Dr Eyleen O'Rourke from the University Of Virginia, School of Medicine's Department of Cell Biology and the Robert M. Berne Cardiovascular Research Center told Thailand Medical News, "The first time we observed that changing the microbe or adding a single amino acid to the diet could transform an innocuous dose of the drug into a highly toxic one, we couldn't believe our eyes. Understanding, with molecular resolution, what was going on took sieving through hundreds of microbe and host genes. The answer was an astonishingly complex network of interactions between diet, microbe, drug and host."
Physicians and health professionals have long appreciated the importance of nutrition on human health, but the new discovery highlights how what we eat affects not just us, but the microorganisms within us.
Significantly, the changes that diet triggers on the microorganisms can increase the toxicity of a chemotherapeutic drug up to 100-fold, the researchers found using the new lab model they created with roundworms.
Dr Wenfan Ke, a graduate student and lead author of a new scientific paper outlining the findings added, "The same dose of the drug that does nothing on the control diet kills the roundworm if a milligram of the amino acid serine is added to the diet."
It was also observed that different diet and microbe combinations change how the host responds to chemotherapy.
Dr O'Rourke further added, "The data show that single dietary changes can shift the microbe's metabolism and, consequently, change or even revert the host response to a drug.”

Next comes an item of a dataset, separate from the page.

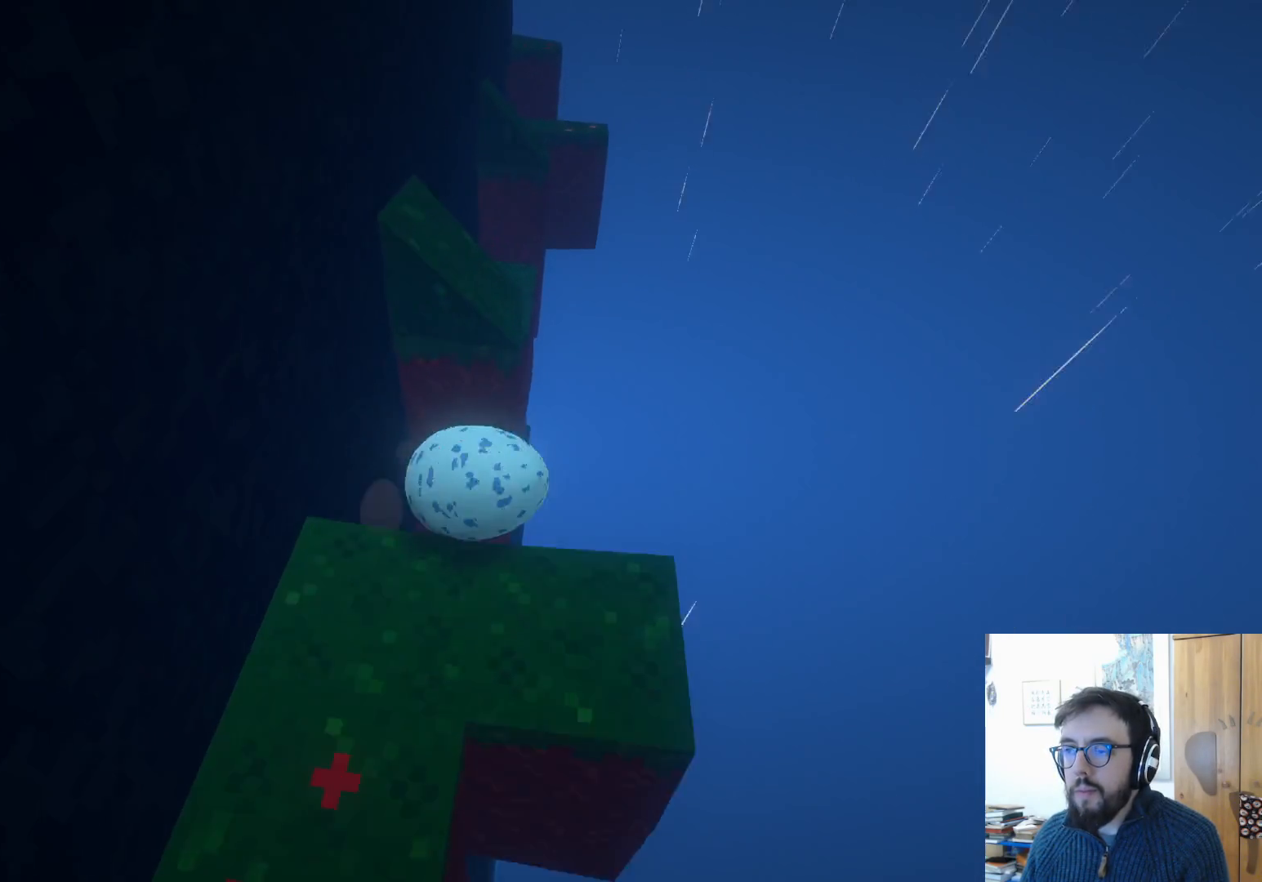
{"buttons": [], "left_stick": "down-left", "right_stick": "center", "events": [[133, "A", "up"], [150, "left_stick", "center"], [267, "left_stick", "down-left"]]}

In brief, this means that we eat not just for ourselves, but for the more than 1,000 species of microorganisms that live inside each of us, and that how we feed these bugs has a profound effect on our health and the response to medical treatment.
Someday, doctors might have to give pa
tients not just prescriptions, but also detailed dietary guidelines and personally formulated microbe cocktails to help them reach the best outcome.